ISLAMABAD: Europe was the fastest-warming continent in 2025, with heatwaves reaching inside the Arctic Circle, ocean temperatures at an all-time high, and wildfires burning more land than ever before measured, according to a joint report released Wednesday by the World Meteorological Organization and the European Centre for Medium-Range Weather Forecasts (ECMWF).
Rising temperatures across the continent
The European State of the Climate 2025 report found that at least 95% of the continent recorded above-average temperatures last year and has been warming at more than twice the global average rate since the 1980s.

Date taken from: European State of the Climate 2025 report
European land temperatures are now running approximately 2.4°C above pre-industrial levels, the report said.
"Europe is the fastest-warming continent, and the impacts are already severe," said Florian Pappenberger, Director-General of the ECMWF, which co-produced the report. "Almost the whole region has seen above-average annual temperatures."
The WHO said in a statement accompanying the report that the continent experienced "record heatwaves from the Mediterranean to the Arctic," alongside continued glacier retreat and rising sea surface temperatures.
Oceans and glaciers in net loss
According to the report summary, the annual sea surface temperature for the European ocean region was the highest on record in 2025, the fourth consecutive year that the record was broken.
Glaciers across Europe recorded net mass loss, with Iceland experiencing its second-largest glacier loss on record.
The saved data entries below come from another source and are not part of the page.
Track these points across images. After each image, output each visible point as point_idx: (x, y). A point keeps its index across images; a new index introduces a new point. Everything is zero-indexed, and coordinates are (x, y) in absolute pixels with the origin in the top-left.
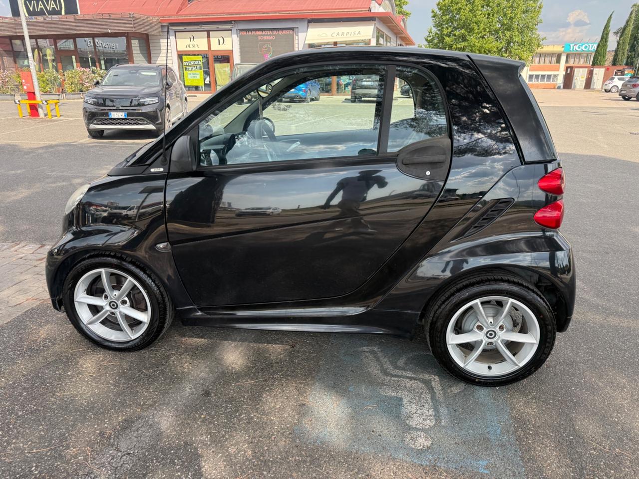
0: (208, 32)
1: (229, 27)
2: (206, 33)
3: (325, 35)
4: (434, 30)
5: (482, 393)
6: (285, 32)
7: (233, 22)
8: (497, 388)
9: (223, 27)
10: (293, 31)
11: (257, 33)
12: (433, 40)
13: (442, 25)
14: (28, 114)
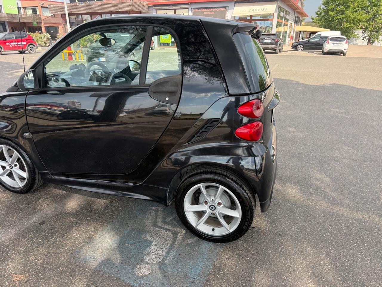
0: (175, 10)
1: (187, 7)
2: (174, 10)
3: (244, 11)
4: (323, 7)
5: (206, 246)
6: (220, 9)
7: (190, 4)
8: (218, 244)
9: (184, 7)
10: (225, 8)
11: (204, 10)
12: (321, 14)
13: (328, 3)
14: (67, 58)
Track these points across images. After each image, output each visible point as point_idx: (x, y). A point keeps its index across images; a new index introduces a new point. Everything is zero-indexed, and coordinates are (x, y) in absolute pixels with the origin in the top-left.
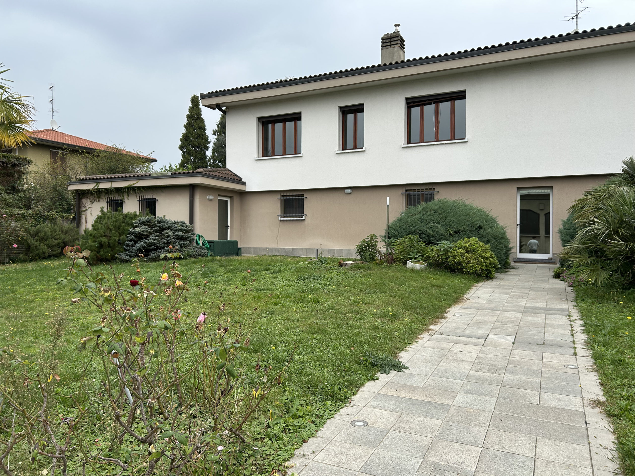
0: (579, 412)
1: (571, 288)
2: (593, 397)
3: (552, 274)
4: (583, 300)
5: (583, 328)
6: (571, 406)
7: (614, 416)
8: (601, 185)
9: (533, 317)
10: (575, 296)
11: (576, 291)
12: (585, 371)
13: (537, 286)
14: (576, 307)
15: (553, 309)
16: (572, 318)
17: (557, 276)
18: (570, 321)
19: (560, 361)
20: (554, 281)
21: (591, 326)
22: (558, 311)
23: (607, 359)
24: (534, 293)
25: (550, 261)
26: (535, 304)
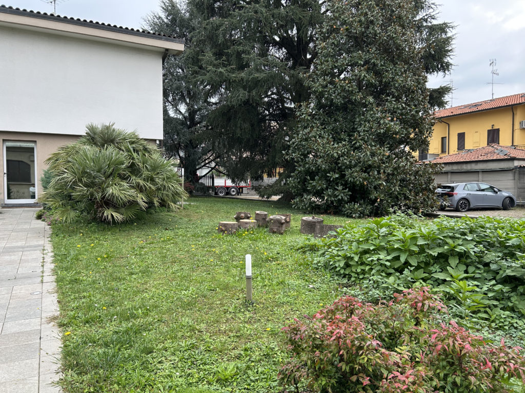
0: (36, 331)
1: (50, 227)
2: (50, 314)
3: (35, 216)
4: (57, 235)
5: (52, 259)
6: (30, 327)
7: (64, 325)
8: (70, 143)
9: (10, 255)
10: (51, 233)
11: (53, 229)
12: (48, 294)
13: (19, 228)
14: (51, 241)
15: (30, 247)
16: (45, 252)
17: (39, 217)
18: (43, 254)
19: (28, 290)
20: (35, 222)
21: (59, 256)
22: (35, 247)
23: (66, 281)
24: (16, 234)
25: (36, 205)
26: (14, 243)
Date taken from: European State of the Climate 2025 report
The Greenland Ice Sheet lost around 139 billion tonnes of ice, "equivalent to losing 100 Olympic-sized swimming pools every single hour", said Samantha Burgess, strategic lead for climate at the European Centre for Medium-Range Weather Forecasts (ECMWF), which operates Copernicus.
Wildfires and emissions surge
Around 1,034,000 hectares burned across Europe in 2025, an area larger than Cyprus, the report said, with wildfire emissions also reaching their highest recorded levels.
Spain accounted for roughly half of those emissions, with fires across the Iberian Peninsula in August proving particularly destructive.
Above-average spring rainfall had produced abundant vegetation that summer heat subsequently dried into fuel. Cyprus, the United Kingdom, the Netherlands, and Germany each set national records for wildfire emissions.
The report warned that peatland fires, which can smolder underground for months and release large stores of long-sequestered carbon when they burn, posed a compounding threat to both biodiversity and the climate.
Biodiversity at risk
The report devoted significant attention this year to the accelerating link between climate change and biodiversity loss, finding that 2025's droughts, wildfires, and marine heatwaves caused measurable harm to species and habitats across marine and terrestrial ecosystems.
The European Union's Biodiversity Strategy 2030, which includes legally binding targets to restore at least 20% of land and sea areas by 2030, had seen roughly half its recommended actions completed or underway by the end of 2025, the report said, but cautioned that progress must accelerate to keep pace with ecological loss.
In a post on X, the agency described the findings as further evidence of accelerating climate change across the region, warning that the impacts are becoming increasingly severe and widespread.
The Copernicus Climate Change Service warned that if warming continues at its present rate, the Paris Agreement's 1.5°C long-term limit could be breached before the end of this decade, more than a decade ahead of the timeline envisioned when the accord was signed.